By the end of last year, there were around 200 online video sites in China compared with just around 30 in 2005.

The dramatic growth was partly spurred by the success of Youtube Inc, an unprofitable startup which Google Inc bought for US$1.65 billion late last year. Encouraged by this, some Chinese startups try to copy the model to become China's Youtube.

But most of them hadn't figured out a clear business model before they went in. Some like PPLive, which is based on peer-to-peer file sharing technology, depends on advertisements on their Websites or ads shown before or during the video.

Others like Tudou.com partner television stations to market their podcast programs on traditional platforms.

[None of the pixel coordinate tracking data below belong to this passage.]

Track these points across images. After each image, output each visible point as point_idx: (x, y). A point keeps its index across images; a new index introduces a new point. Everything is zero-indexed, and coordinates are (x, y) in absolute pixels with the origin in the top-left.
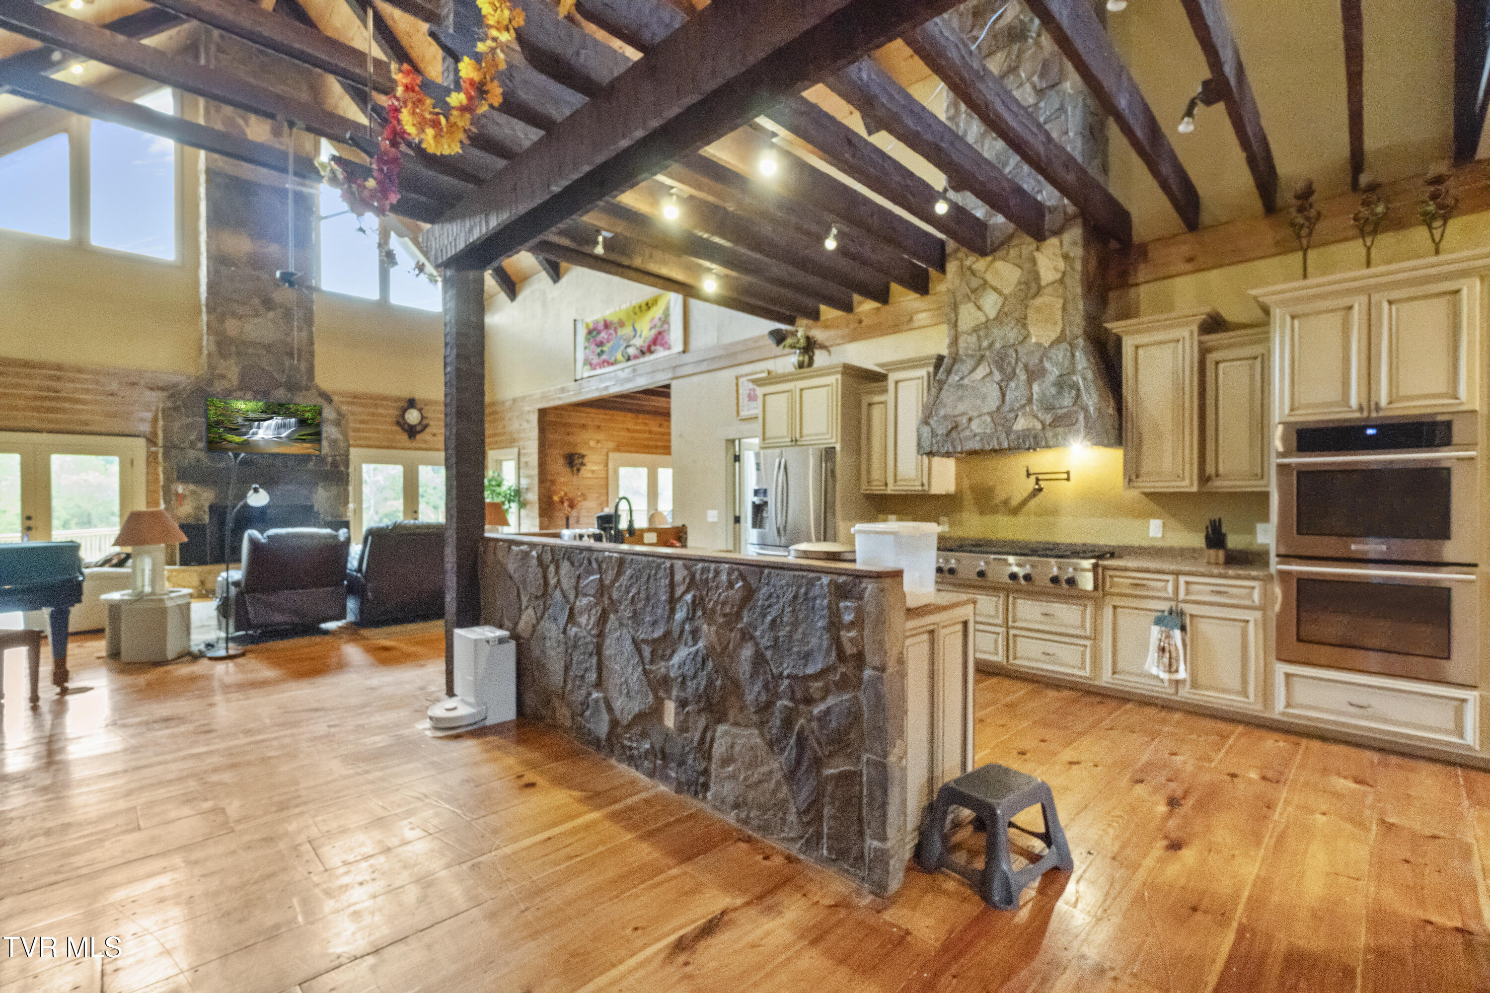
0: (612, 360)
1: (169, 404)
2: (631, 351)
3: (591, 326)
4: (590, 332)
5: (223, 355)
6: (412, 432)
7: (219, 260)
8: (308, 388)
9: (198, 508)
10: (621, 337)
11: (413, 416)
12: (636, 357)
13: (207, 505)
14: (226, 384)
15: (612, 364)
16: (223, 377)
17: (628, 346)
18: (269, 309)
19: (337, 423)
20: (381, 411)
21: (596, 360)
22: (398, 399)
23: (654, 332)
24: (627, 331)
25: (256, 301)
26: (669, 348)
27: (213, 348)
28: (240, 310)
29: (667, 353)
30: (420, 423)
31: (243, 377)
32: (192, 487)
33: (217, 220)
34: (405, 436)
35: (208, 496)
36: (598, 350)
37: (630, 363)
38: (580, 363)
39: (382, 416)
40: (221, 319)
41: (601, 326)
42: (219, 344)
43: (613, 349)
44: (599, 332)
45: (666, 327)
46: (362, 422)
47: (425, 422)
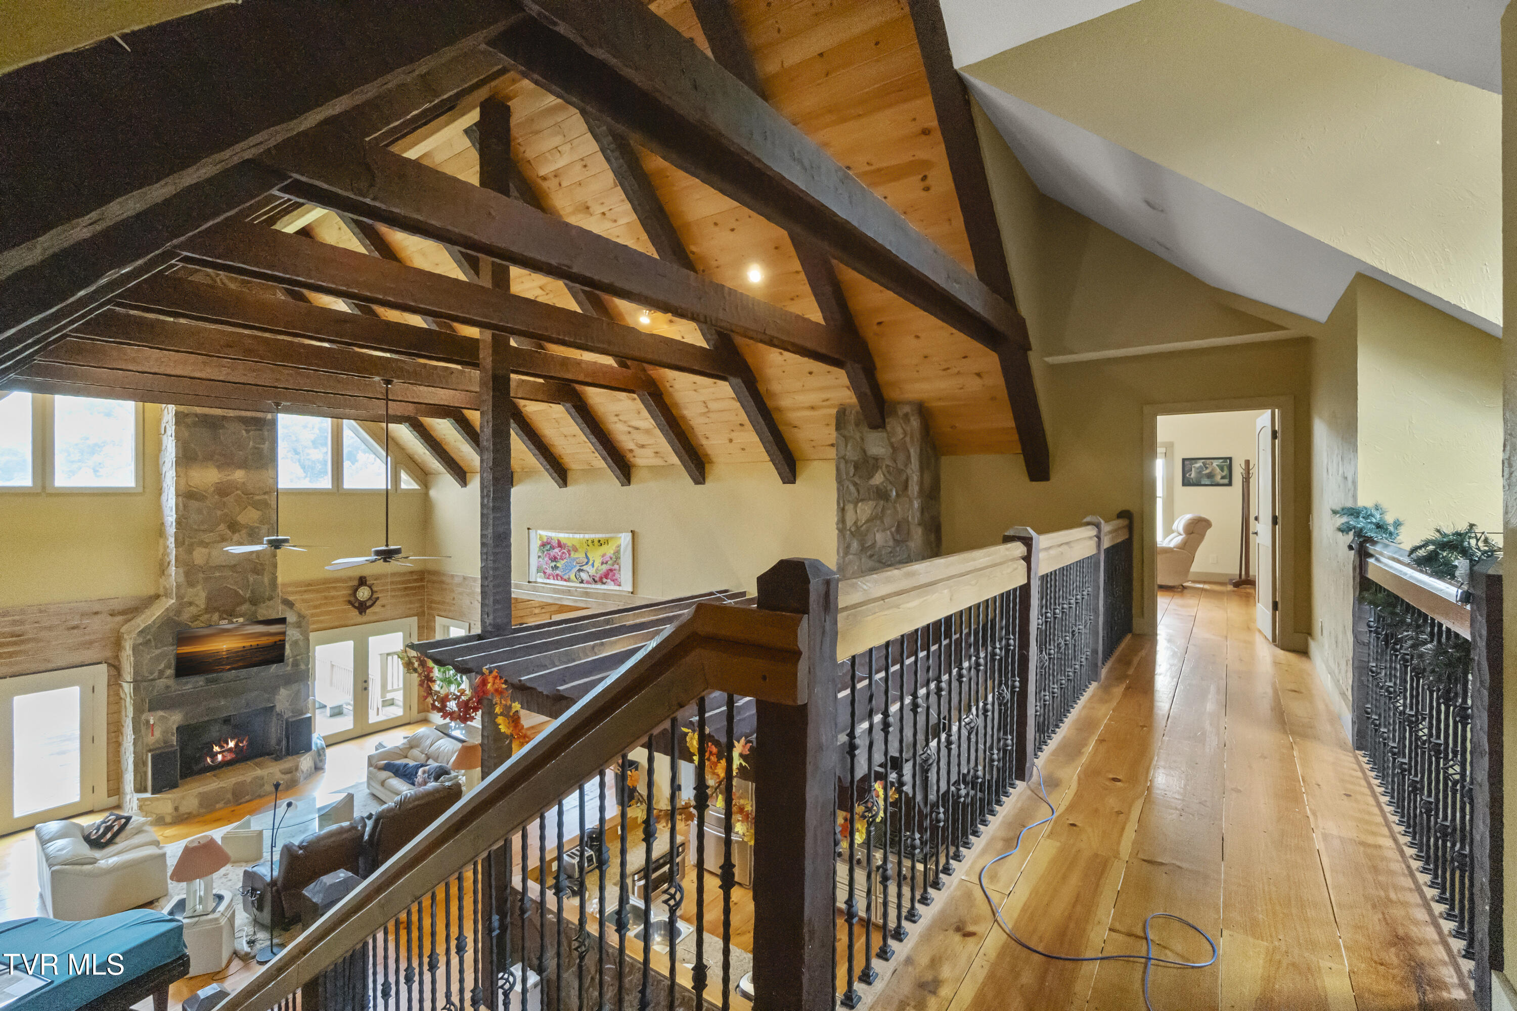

"There is a joke in the industry that the yardstick to judge whether a video sharing site is successful or not is how much money it can get from the venture capitalists," said an industry insider who didn't want to be named.

"Some of them don't care much whether their site can be profitable as long as they can maintain a high level of traffic to convince investors or leading Internet players they got the potential."

Last year, at least 11 Chinese Websites received financing for their video service, of which four of them got two rounds of financing, bringing in a total of US$52.7 million, a jump of nearly 40 percent from 2005, according to ChinaVenture Investment Consulting Ltd. (See Chart)

"There's no dominant player in the market, although telecom operators like China Telecom and television companies have also ventured to grab a slice of the market," said Cao Junbo, an analyst at Shanghai-based iResearch.

The number of online video audience in China last year nearly doubled the level of 2005 to reach 63 million, who were expected to pay 400 million yuan (US$50 million) to watch sports, TV series and movies on the Internet, said a report by iResearch.